→ **TEXTABSCHNITT**:
============================================================

So wenig die Fähigkeit zu fühlen aus den Reizen sich ergibt, die auf den Leib wirken, so sehr ist jedes Gefühl durch sinnliche Einwirkungen bestimmt. Darin zeigt sich die Abhängigkeit, unter der jeder Organismus steht, sich selbst nur durch die Verwertung von Umweltelementen zu erhalten, die sich aneignen lassen. Das Risiko des Lebens besteht darin, sich in solchen Umwelten bewegen und behaupten zu müssen, die irgendwie geeignet sind, die aber auch der Tätigkeiten der Aneignung bedürfen. In beiden Hinsichten ist das Leben bedroht und abhängig; im Blick auf die natürliche Umwelt ebenso wie im Blick auf das leibliche Vermögen. Für alle Lebewesen mit entsprechender neuronaler Ausstattung gilt, dass sich Rückkopplungen erzeugen, die wir nicht anders verstehen können, als dass wir sie gefühlsanalog deuten, auch wenn die Möglichkeit der Äußerung des jeweiligen Gefühls uns nicht sichtbar ist oder uns unverständlich bleibt oder nur in Übertragung unserer Gefühlserfahrungen deutbar wird. Für uns Menschen gilt, dass eine Entfaltung der leiblichen Vermögen stets zugleich mit einer Entwicklung geistiger Fähigkeiten möglich ist, wie sie sich in der Sprache Ausdruck verschaffen. Das Empfinden von Gefühlen drängt uns Menschen auch von daher zur Sprache.

============================================================

→ **ANGEZEIGTE DATEN**:
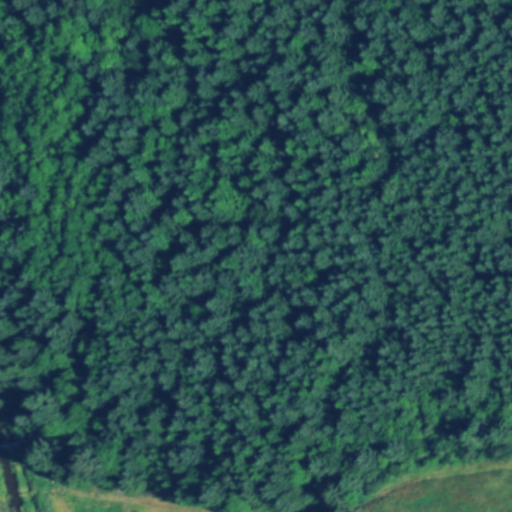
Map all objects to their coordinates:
road: (501, 91)
road: (180, 173)
park: (303, 264)
road: (14, 443)
river: (8, 480)
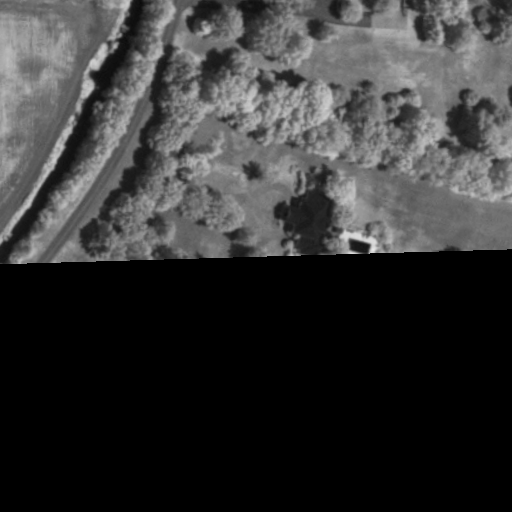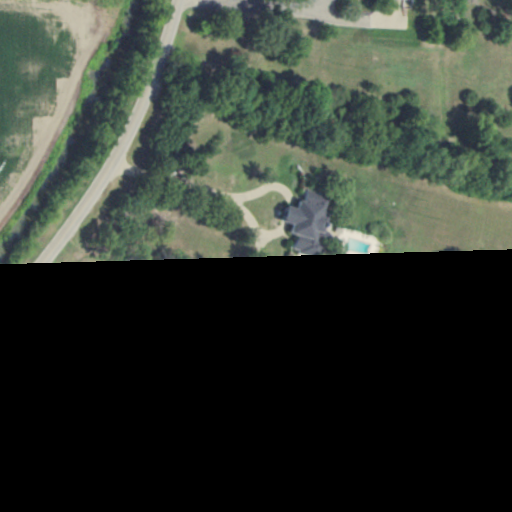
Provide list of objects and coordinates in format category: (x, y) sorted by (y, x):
road: (109, 167)
building: (337, 277)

============================================================

→ **AUFGABENSTELLUNG**:
• a. Übertragen Sie alle Einträge zeilenweise in eine JSON-Liste von Zeichenketten und lassen Sie dabei Leerzeilen aus. Die Bilder sind nicht in die Antwort aufzunehmen.
• b. Setzen Sie den Textabschnitt über Gefühl und Sprache im Anschluss an seinen letzten Satz fort.

→ **SCHRIFTLICHE ANTWORTEN**:
• a.
[
  "Map all objects to their coordinates:",
  "road: (501, 91)",
  "road: (180, 173)",
  "park: (303, 264)",
  "road: (14, 443)",
  "river: (8, 480)",
  "Provide list of objects and coordinates in format category: (x, y) sorted by (y, x):",
  "road: (109, 167)",
  "building: (337, 277)"
]

• b.
Gelingen und Misslingen der Lebenserhaltung machen die Spannung aus, in der sich das leibliche Leben bewegt. Es gibt, auf beiden Seiten, Begrenzungen des Risikos für den Lebensverlust oder die Lebenseinschränkung. Sie bestehen einerseits in der Freundlichkeit der Umwelt für den Lebenserhalt, in gemäßigtem Wetter, fruchtbarem Boden und dergleichen. Sie bestehen andererseits in festen Routinen der Arbeit, gesicherten sozialen Verhältnissen der Lebensführung und weiteren Stabilitätsfaktoren. Nie jedoch können diese Rahmenbedingungen das Grundrisiko ausschalten; vor allem nicht auf der Ebene des individuellen Lebens. Im Einzelfall kann die Umwelt durchaus schädigend wirken, sei es im Wetter, sei es im Erdbeben oder was sonst dazu zu zählen ist. Und im Einzelfall versagen auch die Systeme der sozialen Absicherung. Jedes Leben ist und bleibt endlich und darum grundsätzlich und unausweichlich bedroht.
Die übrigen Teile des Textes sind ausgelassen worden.